* [WORK ORDER]:
Start to finish, print the entries exactly, and carry none of the pictures over.

* [DATA UNDER STUDY]:
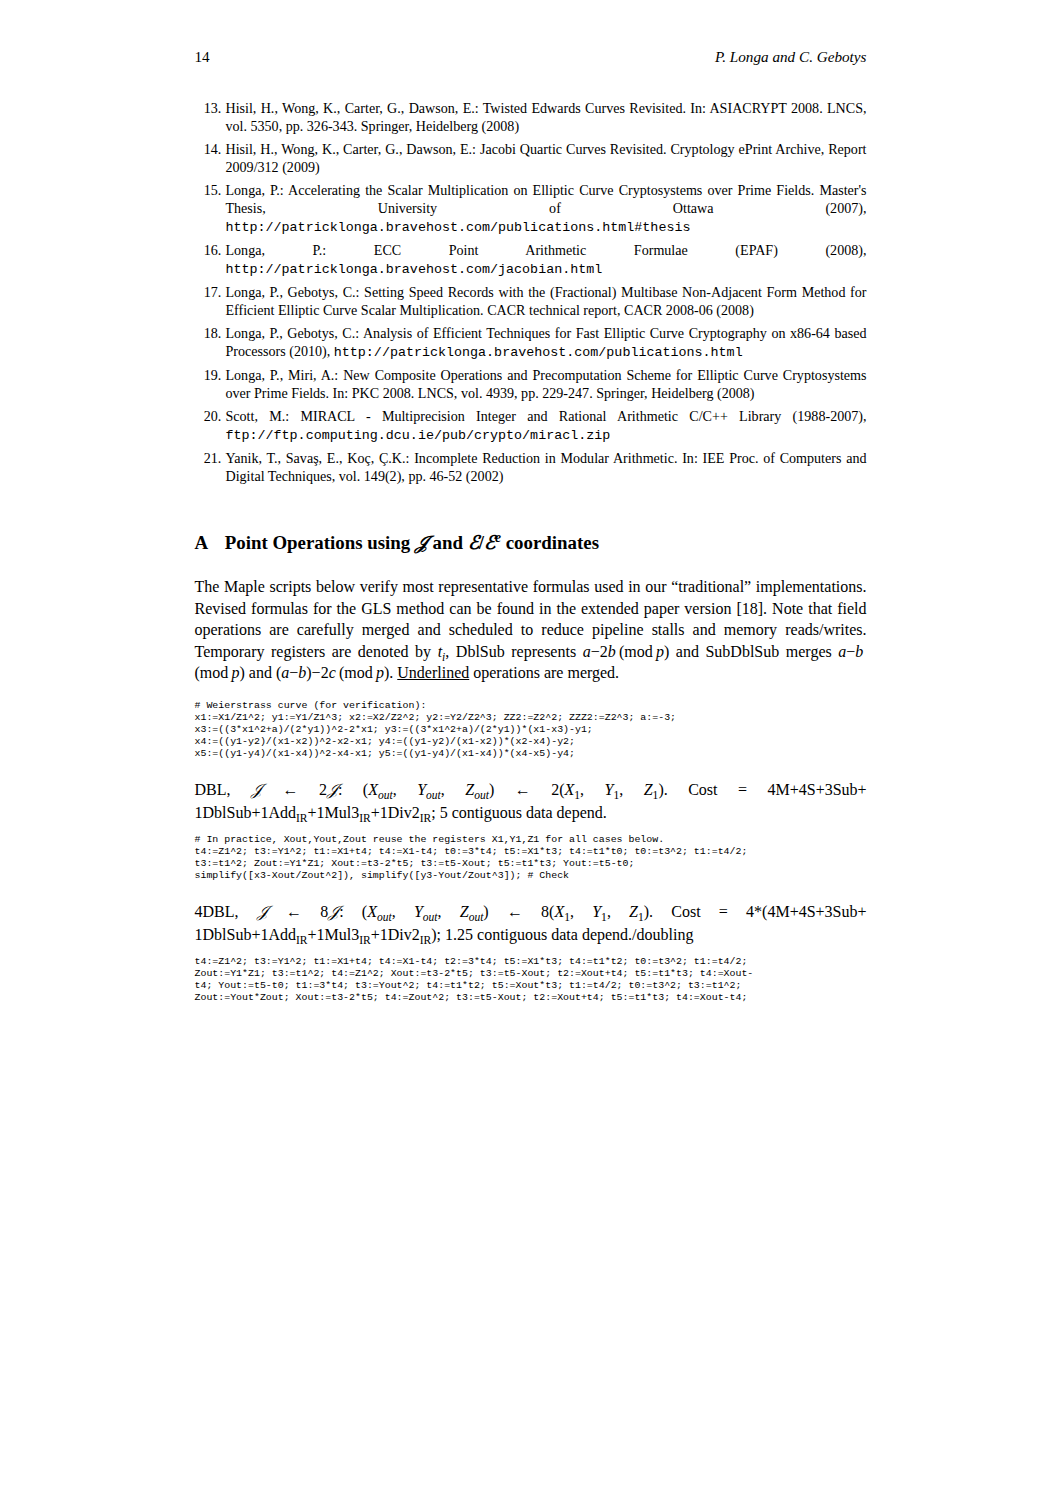14 P. Longa and C. Gebotys
13. Hisil, H., Wong, K., Carter, G., Dawson, E.: Twisted Edwards Curves Revisited. In: ASIACRYPT 2008. LNCS, vol. 5350, pp. 326-343. Springer, Heidelberg (2008)
14. Hisil, H., Wong, K., Carter, G., Dawson, E.: Jacobi Quartic Curves Revisited. Cryptology ePrint Archive, Report 2009/312 (2009)
15. Longa, P.: Accelerating the Scalar Multiplication on Elliptic Curve Cryptosystems over Prime Fields. Master's Thesis, University of Ottawa (2007), http://patricklonga.bravehost.com/publications.html#thesis
16. Longa, P.: ECC Point Arithmetic Formulae (EPAF) (2008), http://patricklonga.bravehost.com/jacobian.html
17. Longa, P., Gebotys, C.: Setting Speed Records with the (Fractional) Multibase Non-Adjacent Form Method for Efficient Elliptic Curve Scalar Multiplication. CACR technical report, CACR 2008-06 (2008)
18. Longa, P., Gebotys, C.: Analysis of Efficient Techniques for Fast Elliptic Curve Cryptography on x86-64 based Processors (2010), http://patricklonga.bravehost.com/publications.html
19. Longa, P., Miri, A.: New Composite Operations and Precomputation Scheme for Elliptic Curve Cryptosystems over Prime Fields. In: PKC 2008. LNCS, vol. 4939, pp. 229-247. Springer, Heidelberg (2008)
20. Scott, M.: MIRACL - Multiprecision Integer and Rational Arithmetic C/C++ Library (1988-2007), ftp://ftp.computing.dcu.ie/pub/crypto/miracl.zip
21. Yanik, T., Savaş, E., Koç, Ç.K.: Incomplete Reduction in Modular Arithmetic. In: IEE Proc. of Computers and Digital Techniques, vol. 149(2), pp. 46-52 (2002)
APoint Operations using 𝒥 and ℰ/ℰe coordinates
The Maple scripts below verify most representative formulas used in our “traditional” implementations. Revised formulas for the GLS method can be found in the extended paper version [18]. Note that field operations are carefully merged and scheduled to reduce pipeline stalls and memory reads/writes. Temporary registers are denoted by ti, DblSub represents a−2b (mod p) and SubDblSub merges a−b (mod p) and (a−b)−2c (mod p). Underlined operations are merged.
# Weierstrass curve (for verification): x1:=X1/Z1^2; y1:=Y1/Z1^3; x2:=X2/Z2^2; y2:=Y2/Z2^3; ZZ2:=Z2^2; ZZZ2:=Z2^3; a:=-3; x3:=((3*x1^2+a)/(2*y1))^2-2*x1; y3:=((3*x1^2+a)/(2*y1))*(x1-x3)-y1; x4:=((y1-y2)/(x1-x2))^2-x2-x1; y4:=((y1-y2)/(x1-x2))*(x2-x4)-y2; x5:=((y1-y4)/(x1-x4))^2-x4-x1; y5:=((y1-y4)/(x1-x4))*(x4-x5)-y4;
DBL, 𝒥 ← 2𝒥: (Xout, Yout, Zout) ← 2(X1, Y1, Z1). Cost = 4M+4S+3Sub+ 1DblSub+1AddIR+1Mul3IR+1Div2IR; 5 contiguous data depend.
# In practice, Xout,Yout,Zout reuse the registers X1,Y1,Z1 for all cases below. t4:=Z1^2; t3:=Y1^2; t1:=X1+t4; t4:=X1-t4; t0:=3*t4; t5:=X1*t3; t4:=t1*t0; t0:=t3^2; t1:=t4/2; t3:=t1^2; Zout:=Y1*Z1; Xout:=t3-2*t5; t3:=t5-Xout; t5:=t1*t3; Yout:=t5-t0; simplify([x3-Xout/Zout^2]), simplify([y3-Yout/Zout^3]); # Check
4DBL, 𝒥 ← 8𝒥: (Xout, Yout, Zout) ← 8(X1, Y1, Z1). Cost = 4*(4M+4S+3Sub+ 1DblSub+1AddIR+1Mul3IR+1Div2IR); 1.25 contiguous data depend./doubling
t4:=Z1^2; t3:=Y1^2; t1:=X1+t4; t4:=X1-t4; t2:=3*t4; t5:=X1*t3; t4:=t1*t2; t0:=t3^2; t1:=t4/2; Zout:=Y1*Z1; t3:=t1^2; t4:=Z1^2; Xout:=t3-2*t5; t3:=t5-Xout; t2:=Xout+t4; t5:=t1*t3; t4:=Xout- t4; Yout:=t5-t0; t1:=3*t4; t3:=Yout^2; t4:=t1*t2; t5:=Xout*t3; t1:=t4/2; t0:=t3^2; t3:=t1^2; Zout:=Yout*Zout; Xout:=t3-2*t5; t4:=Zout^2; t3:=t5-Xout; t2:=Xout+t4; t5:=t1*t3; t4:=Xout-t4;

* [RESULT OF THE EXERCISE]:
14 P. Longa and C. Gebotys
13. Hisil, H., Wong, K., Carter, G., Dawson, E.: Twisted Edwards Curves Revisited. In: ASIACRYPT 2008. LNCS, vol. 5350, pp. 326-343. Springer, Heidelberg (2008)
14. Hisil, H., Wong, K., Carter, G., Dawson, E.: Jacobi Quartic Curves Revisited. Cryptology ePrint Archive, Report 2009/312 (2009)
15. Longa, P.: Accelerating the Scalar Multiplication on Elliptic Curve Cryptosystems over Prime Fields. Master's Thesis, University of Ottawa (2007), http://patricklonga.bravehost.com/publications.html#thesis
16. Longa, P.: ECC Point Arithmetic Formulae (EPAF) (2008), http://patricklonga.bravehost.com/jacobian.html
17. Longa, P., Gebotys, C.: Setting Speed Records with the (Fractional) Multibase Non-Adjacent Form Method for Efficient Elliptic Curve Scalar Multiplication. CACR technical report, CACR 2008-06 (2008)
18. Longa, P., Gebotys, C.: Analysis of Efficient Techniques for Fast Elliptic Curve Cryptography on x86-64 based Processors (2010), http://patricklonga.bravehost.com/publications.html
19. Longa, P., Miri, A.: New Composite Operations and Precomputation Scheme for Elliptic Curve Cryptosystems over Prime Fields. In: PKC 2008. LNCS, vol. 4939, pp. 229-247. Springer, Heidelberg (2008)
20. Scott, M.: MIRACL - Multiprecision Integer and Rational Arithmetic C/C++ Library (1988-2007), ftp://ftp.computing.dcu.ie/pub/crypto/miracl.zip
21. Yanik, T., Savaş, E., Koç, Ç.K.: Incomplete Reduction in Modular Arithmetic. In: IEE Proc. of Computers and Digital Techniques, vol. 149(2), pp. 46-52 (2002)
APoint Operations using 𝒥 and ℰ/ℰe coordinates
The Maple scripts below verify most representative formulas used in our “traditional” implementations. Revised formulas for the GLS method can be found in the extended paper version [18]. Note that field operations are carefully merged and scheduled to reduce pipeline stalls and memory reads/writes. Temporary registers are denoted by ti, DblSub represents a−2b (mod p) and SubDblSub merges a−b (mod p) and (a−b)−2c (mod p). Underlined operations are merged.
# Weierstrass curve (for verification): x1:=X1/Z1^2; y1:=Y1/Z1^3; x2:=X2/Z2^2; y2:=Y2/Z2^3; ZZ2:=Z2^2; ZZZ2:=Z2^3; a:=-3; x3:=((3*x1^2+a)/(2*y1))^2-2*x1; y3:=((3*x1^2+a)/(2*y1))*(x1-x3)-y1; x4:=((y1-y2)/(x1-x2))^2-x2-x1; y4:=((y1-y2)/(x1-x2))*(x2-x4)-y2; x5:=((y1-y4)/(x1-x4))^2-x4-x1; y5:=((y1-y4)/(x1-x4))*(x4-x5)-y4;
DBL, 𝒥 ← 2𝒥: (Xout, Yout, Zout) ← 2(X1, Y1, Z1). Cost = 4M+4S+3Sub+ 1DblSub+1AddIR+1Mul3IR+1Div2IR; 5 contiguous data depend.
# In practice, Xout,Yout,Zout reuse the registers X1,Y1,Z1 for all cases below. t4:=Z1^2; t3:=Y1^2; t1:=X1+t4; t4:=X1-t4; t0:=3*t4; t5:=X1*t3; t4:=t1*t0; t0:=t3^2; t1:=t4/2; t3:=t1^2; Zout:=Y1*Z1; Xout:=t3-2*t5; t3:=t5-Xout; t5:=t1*t3; Yout:=t5-t0; simplify([x3-Xout/Zout^2]), simplify([y3-Yout/Zout^3]); # Check
4DBL, 𝒥 ← 8𝒥: (Xout, Yout, Zout) ← 8(X1, Y1, Z1). Cost = 4*(4M+4S+3Sub+ 1DblSub+1AddIR+1Mul3IR+1Div2IR); 1.25 contiguous data depend./doubling
t4:=Z1^2; t3:=Y1^2; t1:=X1+t4; t4:=X1-t4; t2:=3*t4; t5:=X1*t3; t4:=t1*t2; t0:=t3^2; t1:=t4/2; Zout:=Y1*Z1; t3:=t1^2; t4:=Z1^2; Xout:=t3-2*t5; t3:=t5-Xout; t2:=Xout+t4; t5:=t1*t3; t4:=Xout- t4; Yout:=t5-t0; t1:=3*t4; t3:=Yout^2; t4:=t1*t2; t5:=Xout*t3; t1:=t4/2; t0:=t3^2; t3:=t1^2; Zout:=Yout*Zout; Xout:=t3-2*t5; t4:=Zout^2; t3:=t5-Xout; t2:=Xout+t4; t5:=t1*t3; t4:=Xout-t4;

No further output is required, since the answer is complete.